If someone tells you that Georgetown’s quiet – they’re probably right. On the other hand, if they tell you Georgetown’s boring – they’re definitely hanging out with the wrong people. Be warned; most of activities listed below require the participation of your entire herd.
Liming refers to the art of doing nothing. This term expresses the true essence of the Caribbean way of life – slow down and breathe! Nowhere is this more evident than on the Seawall on a Sunday evening. With half of Georgetown under sea level, the biggest gift the Dutch gave the Guyanese was a tiny 4 feet high wall along the coast to keep sea water out. This is the perfect place to catch the sunset from. Easter being the biggest festival in Guyana, sees the sky at the seawall dotted with hundreds of kites. If you’re not adverse to a small walk, head over to the 19th century lighthouse for a panoramic view of Georgetown.
The black water I’m talking about isn’t a euphemism. It’s real. And one of the strangest things I’ve ever seen. Water saturated with minerals causes it to look black and creeks of eerie looking black water can be found at numerous spots away from the coast towards the interior. If the heat gets unbearable, a refreshing dip and a sip of some black water might be the cure. Don’t let the frogs bother you. They’re just interested in the insect buffet.
My Guyanese friends might not agree with me on this one but one of the most entertaining ways to explore the city is to hop onto a mini-van. With their ever-changing routes, you could see a fair amount of the city riding the same bus everyday. Once you’ve gotten past panicking at ever near death experience (around 2 per ride), this is where you’ll get a first hand view of the idiosyncrasies of the Guyanese culture. 3 out of 4 times you’ll have a drunk on board before noon and the rest of the crowd are quick to pounce on any inappropriate behavior (such as passing out on the only door or on a fellow passenger).
There’s always something going on at the National Cultural Centre. Their strictly enforced formal dress code doesn’t keep away the fun loving crowd (or the hooligans). Serious performances are boring and pop music is the only way to keep the crowd happy. An eclectic mix of Jamaican Dancehall, Trinidadian Soca, American R&B and a token Bollywood song (to calm Indian nerves) is to be expected – be it a contemporary dance concert or a fashion show. If you’re lucky enough to have a comedian show up, there’s not going to be a free seat in the house. Are the comedians funny? No idea. Can’t understand a word.
Manatees, commonly referred to as the sea cow are huge grass eating mammals. Given their huge appetite, I’m not sure the zoo keepers are up to the task (see image to the right). If feeding the manatees were something your grandma would do and you need more excitement, then just line up with the school kids and throw rocks at the cougars and lions at the zoo next door.
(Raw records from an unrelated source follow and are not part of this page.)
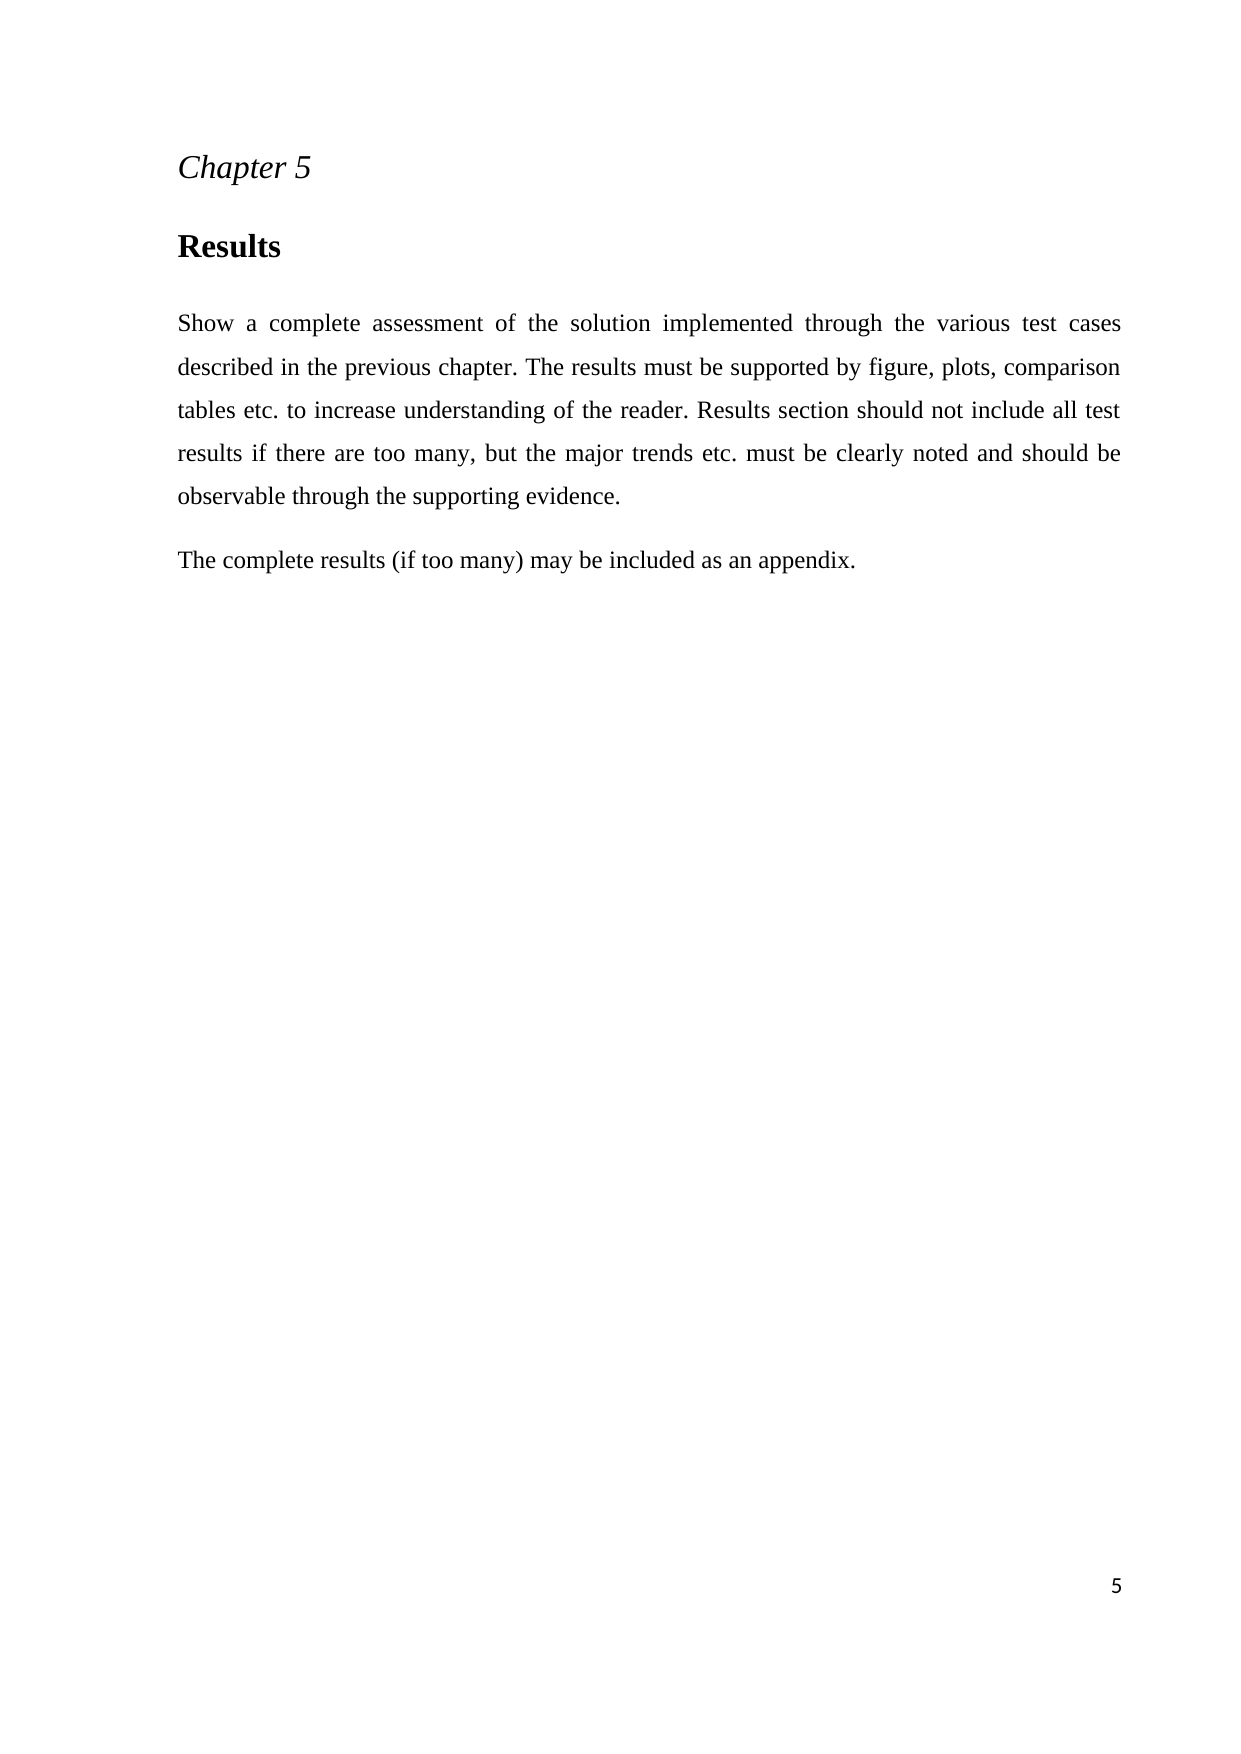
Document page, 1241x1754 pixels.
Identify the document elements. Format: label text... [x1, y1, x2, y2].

subtitle Results [177, 226, 1122, 264]
text The complete results (if too many) may be included as an appendix. [177, 545, 1122, 574]
text Show a complete assessment of the solution implemented through the various test cases described in the previous chapter. The results must be supported by figure, plots, comparison tables etc. to increase understanding of the reader. Results section should not include all test results if there are too many, but the major trends etc. must be clearly noted and should be observable through the supporting evidence. [177, 308, 1122, 510]
text Chapter 5 [177, 148, 1122, 186]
If you don’t want to get too hands-on, you could join the school teachers and observe how the animals react to stones raining down on them (they hide in the corner and pray for real rain). Guyana is a birdwatchers paradise and the bird-watching tour at the Botanical gardens definitely goes onto the list. How do I find and book this tour? That’s still a mystery to me.
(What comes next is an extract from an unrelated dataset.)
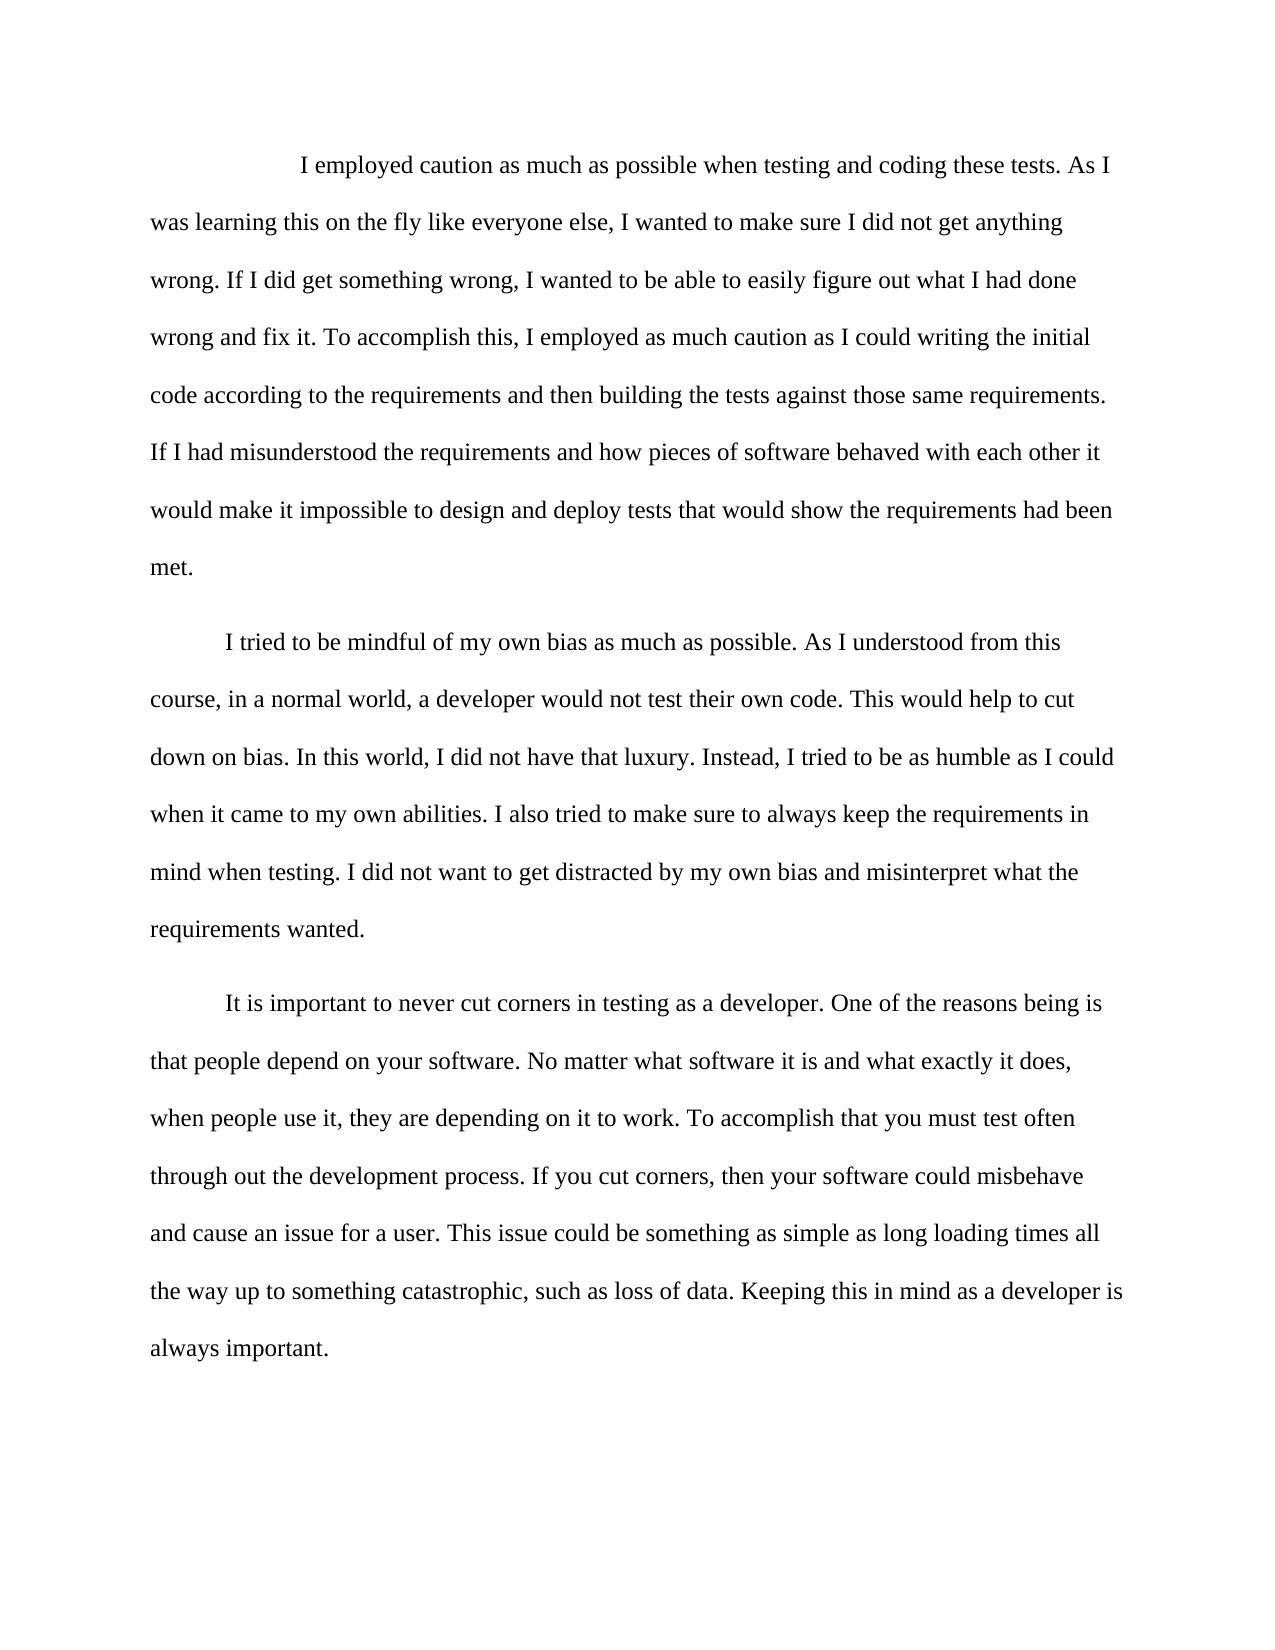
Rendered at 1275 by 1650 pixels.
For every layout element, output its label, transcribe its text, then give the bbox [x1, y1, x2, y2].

text I tried to be mindful of my own bias as much as possible. As I understood from this course, in a normal world, a developer would not test their own code. This would help to cut down on bias. In this world, I did not have that luxury. Instead, I tried to be as humble as I could when it came to my own abilities. I also tried to make sure to always keep the requirements in mind when testing. I did not want to get distracted by my own bias and misinterpret what the requirements wanted. [150, 627, 1125, 943]
text I employed caution as much as possible when testing and coding these tests. As I was learning this on the fly like everyone else, I wanted to make sure I did not get anything wrong. If I did get something wrong, I wanted to be able to easily figure out what I had done wrong and fix it. To accomplish this, I employed as much caution as I could writing the initial code according to the requirements and then building the tests against those same requirements. If I had misunderstood the requirements and how pieces of software behaved with each other it would make it impossible to design and deploy tests that would show the requirements had been met. [150, 150, 1125, 581]
text It is important to never cut corners in testing as a developer. One of the reasons being is that people depend on your software. No matter what software it is and what exactly it does, when people use it, they are depending on it to work. To accomplish that you must test often through out the development process. If you cut corners, then your software could misbehave and cause an issue for a user. This issue could be something as simple as long loading times all the way up to something catastrophic, such as loss of data. Keeping this in mind as a developer is always important. [150, 988, 1125, 1362]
Guyanese love their rum and they love their cricket. Most cricket matches are sold out and all Government offices allow people to skip work if they produce tickets to the match. The drums, the cheerleaders and the crowd will make the experience unforgettable. Take along a cooler with rum or beer and you’re set. Don’t forget to grab some ‘cow face’ during the drinks break. Oh and if you don’t understand cricket, its not a problem. This isn’t about the cricket.
Rum was invented in the Caribbean. The world’s best rum is brewed in Guyana. Seems fitting that rum shops should be the Country’s most popular pastime. The common philosophy is that no man should have to walk more than a block to get to a rum shop. If you’re looking for a local rum shop, loud music in a residential neighborhood is your first clue. Don’t be fooled by its mom-pop grocery store appearance. That’s just a daytime disguise to help the alcoholics deal with their guilt. Beer being cheaper than coke is the second dead giveaway. 3$ will buy you 250mL of rum and a 500mL of coke.
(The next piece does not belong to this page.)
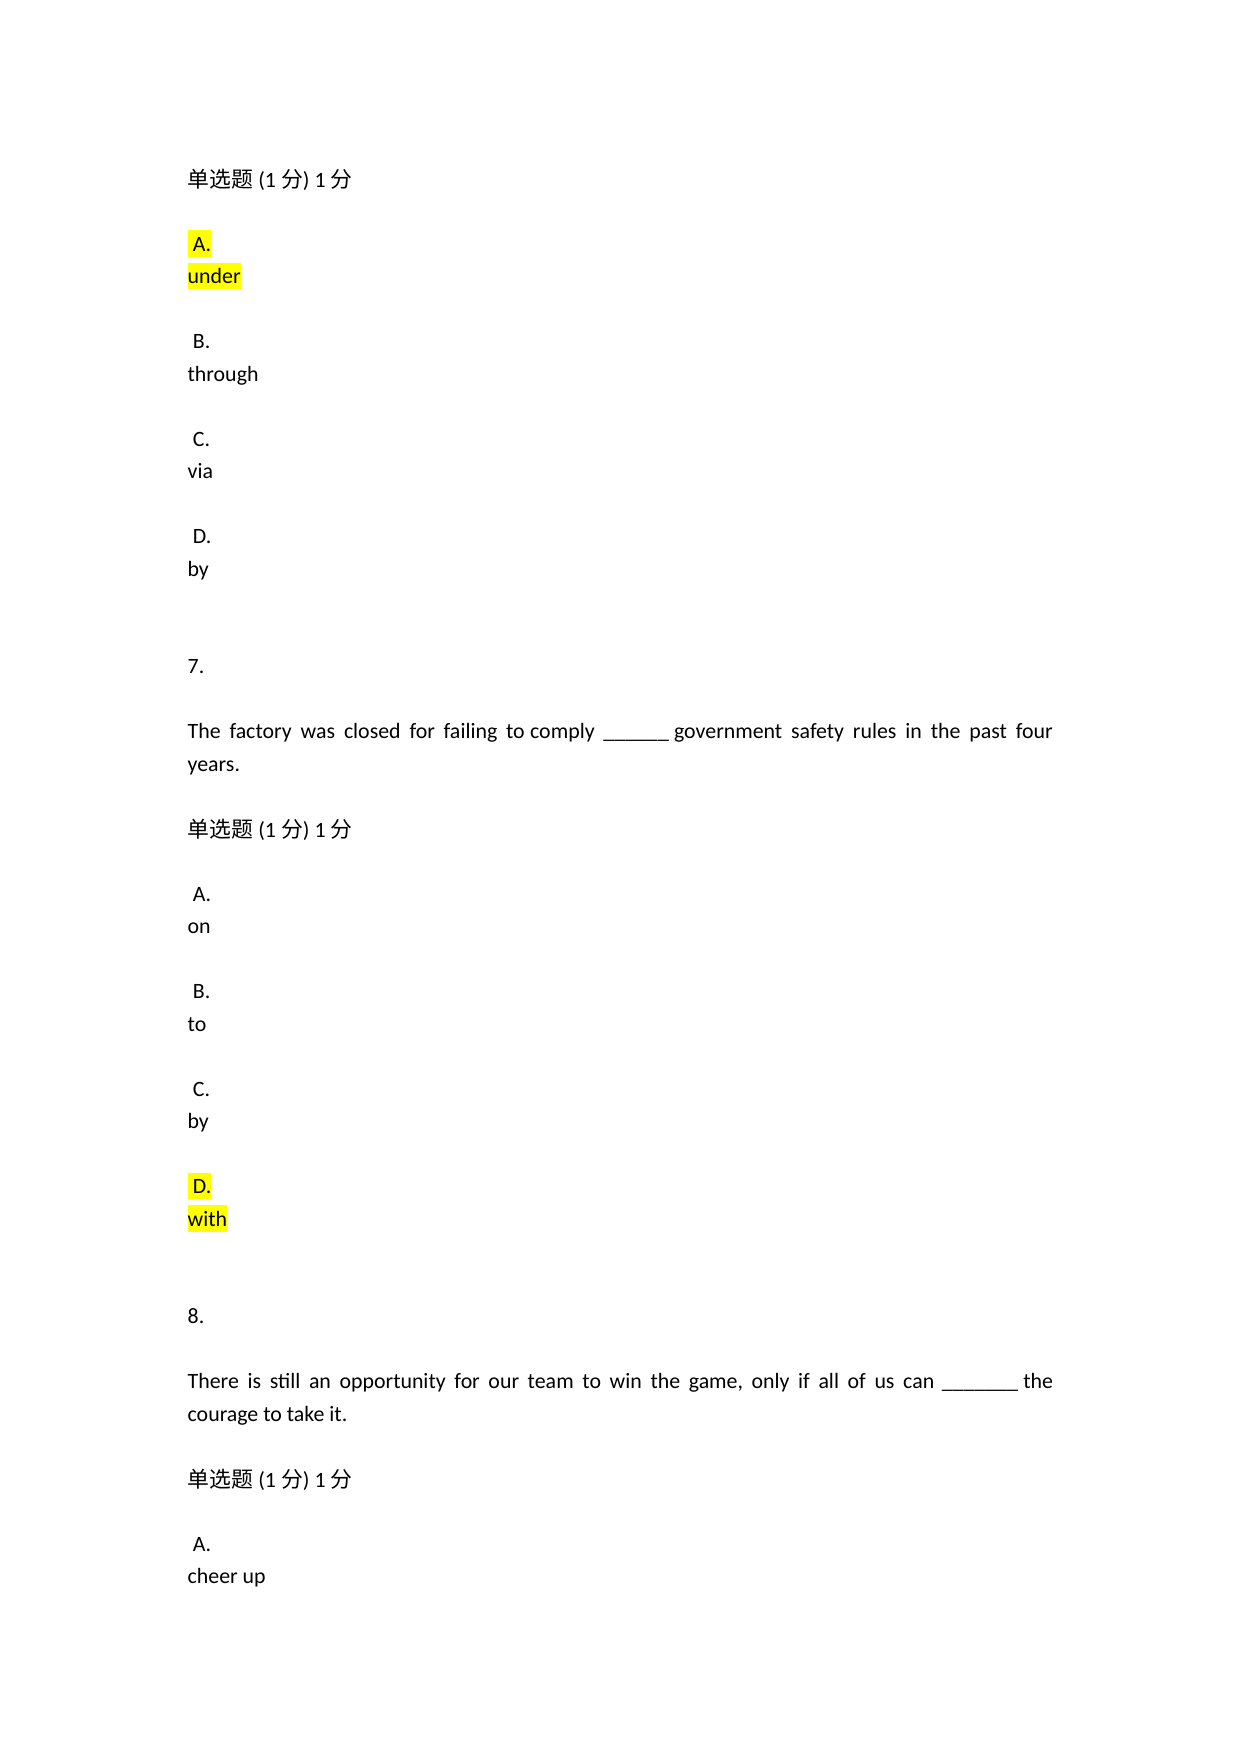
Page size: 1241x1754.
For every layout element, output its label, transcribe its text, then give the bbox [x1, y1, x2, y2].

If drinking in a corner’s not your thing and you’d like to shake your booty a bit, you need to learn to wine. I’m talking about the dance. Women are required to bend forward and place both palms on the floor (ideally) and shake their booty, while the guys stand behind their woman and groove to the beat. Most countries would consider this more than a bit suggestive, but not so in Guyana. If you drop by at the Edge or any other club, you’ll soon realize that any other dance moves are definitely out of place.
All mini-buses go to Stabroek market, which is the epitome of chaos. Conductors physically trying to load you into their mini-van, musicians on the road, barbers on the footpath, vendors everywhere – that’s Stabroek market for you. Things get taken up a notch on Saturdays – shopping day for locals. Hidden away behind the market is a little jetty with boats ferrying people across the Demerara River, silently feeding the chaos. You either love it or you hate it. I’m lovin it.